The film covers some incredibly heavy and brutal themes, and that is where the chaser of Springsteen is injected to spark emotional instigation, with a perfect tonal balance that quite wonderfully plays very much like a subconscious release as it does for the main character of Javed. A splendid injection of humour, hope and love that elevates the material. Chadha does not shy away from the political underbelly of 1980s Tory Britain. It is a damning expose of Thatcher’s austerity and the growing far-right national front movement. It is shown in its full danger and hazardous potential of an ongoing issue that is fed by the Tory cuts. Credit where it is due, Chadha could have easily toned down or even cut out these alienating subplots but instead embraces them as what they are, and thoroughly explores parts of history we would all rather forget.
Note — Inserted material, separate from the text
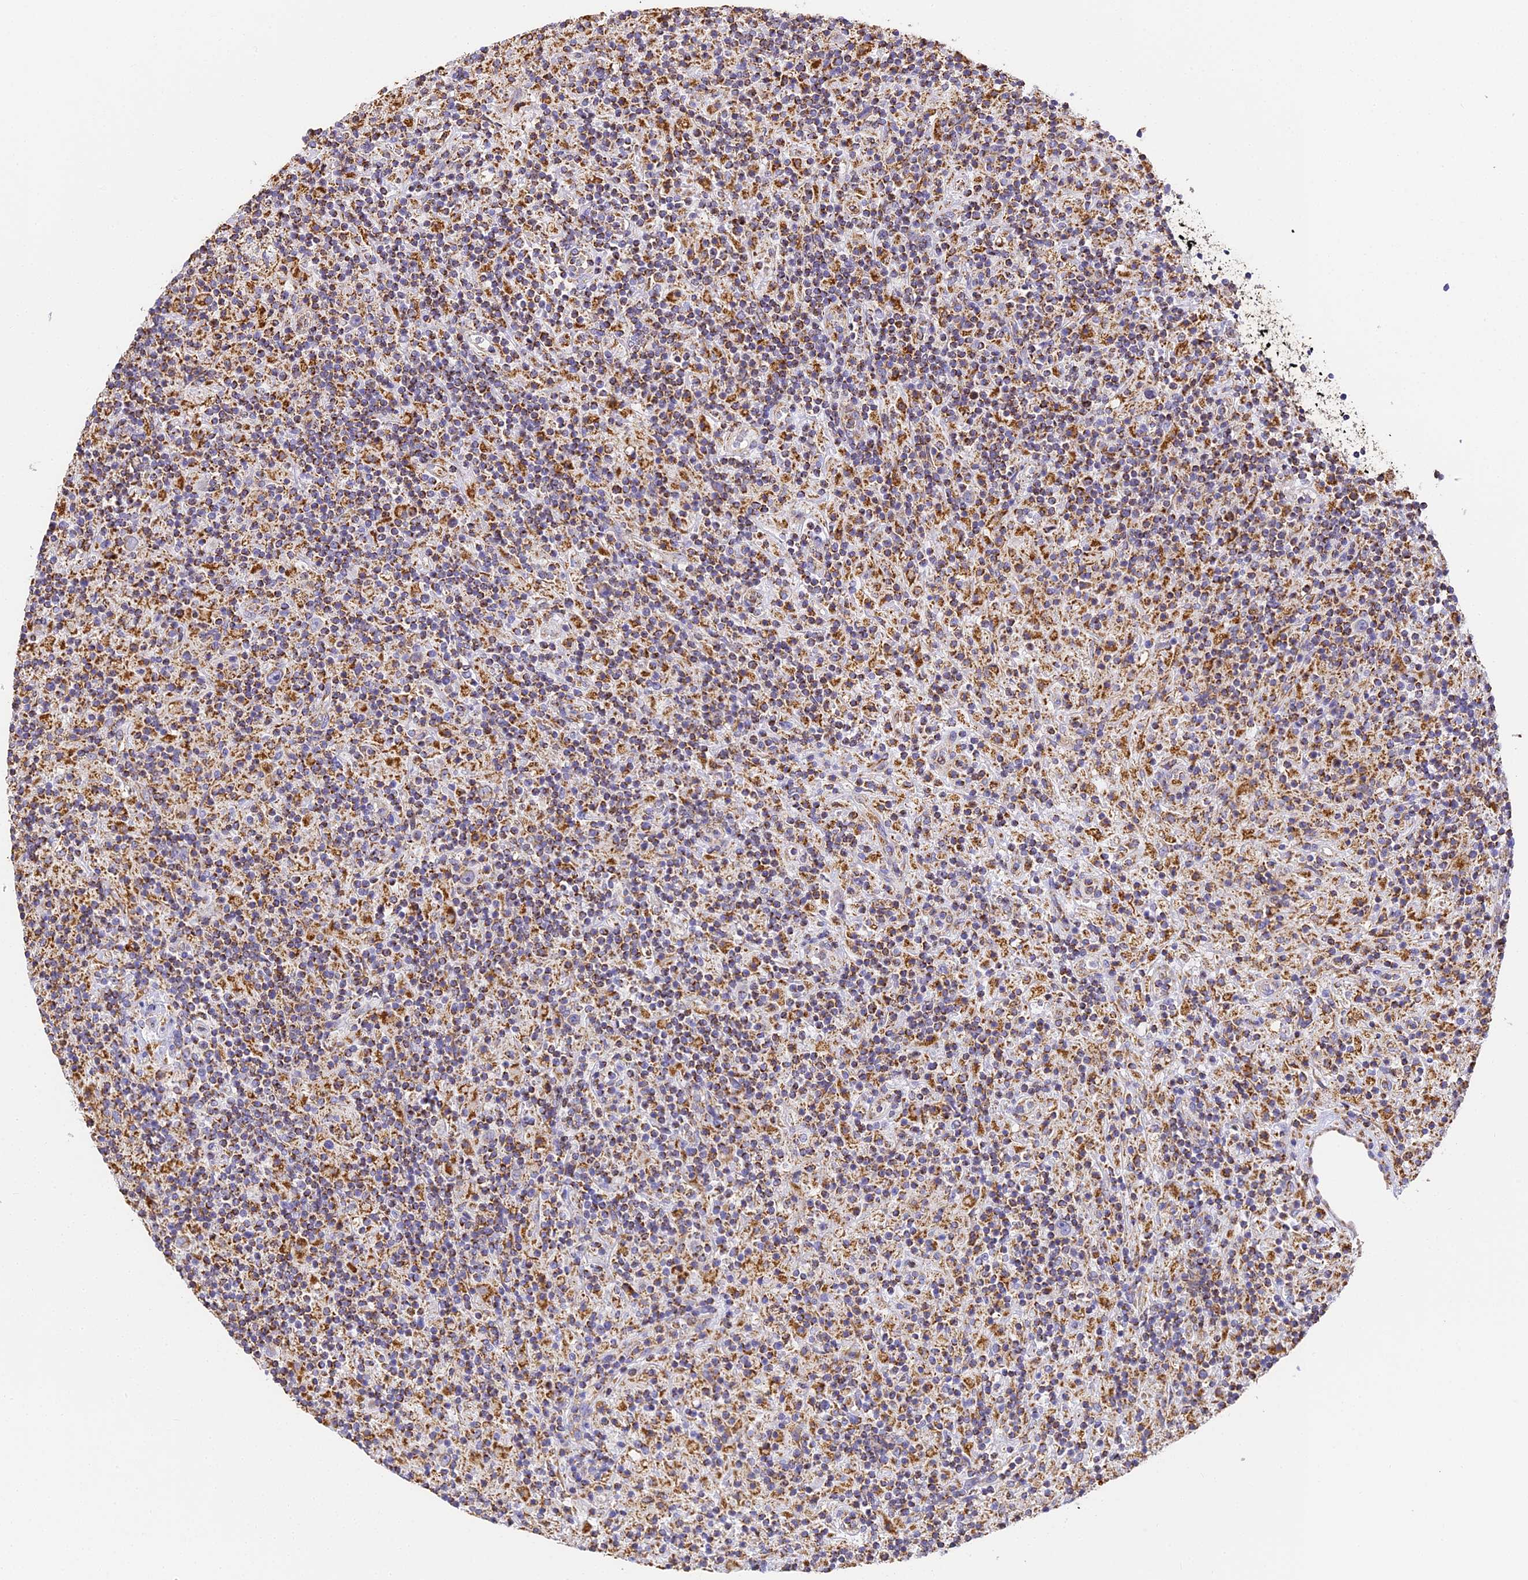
{"staining": {"intensity": "weak", "quantity": "25%-75%", "location": "cytoplasmic/membranous"}, "tissue": "lymphoma", "cell_type": "Tumor cells", "image_type": "cancer", "snomed": [{"axis": "morphology", "description": "Hodgkin's disease, NOS"}, {"axis": "topography", "description": "Lymph node"}], "caption": "Immunohistochemistry (IHC) micrograph of neoplastic tissue: human Hodgkin's disease stained using immunohistochemistry (IHC) exhibits low levels of weak protein expression localized specifically in the cytoplasmic/membranous of tumor cells, appearing as a cytoplasmic/membranous brown color.", "gene": "COX6C", "patient": {"sex": "male", "age": 70}}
Blinded by the Light has a wonderful central performance from Viveik Kalra as Javed, who plays an impressionable but strong-willed Indian teenager who against all societal, political and economic odds strives for his dreams. Kalra is a charismatic and delightfully engaging lead that undoubtedly elevates the feature into an organic and raw highlight. It is the only negative one can even attempt to put forward upon Chadha’s latest is the fact that it is not wholly original and is comparable to much of her filmography, namely Bend It like Beckham. That being said, if it is not broken, why fix it? There is a voice here that serves an audience, who need to hear and see this story. Chadha is a much-needed voice within the British film industry, and her return to form with her latest feature is precisely where we all need her, in the limelight causing a storm.
Blinded by the Light is in cinemas now.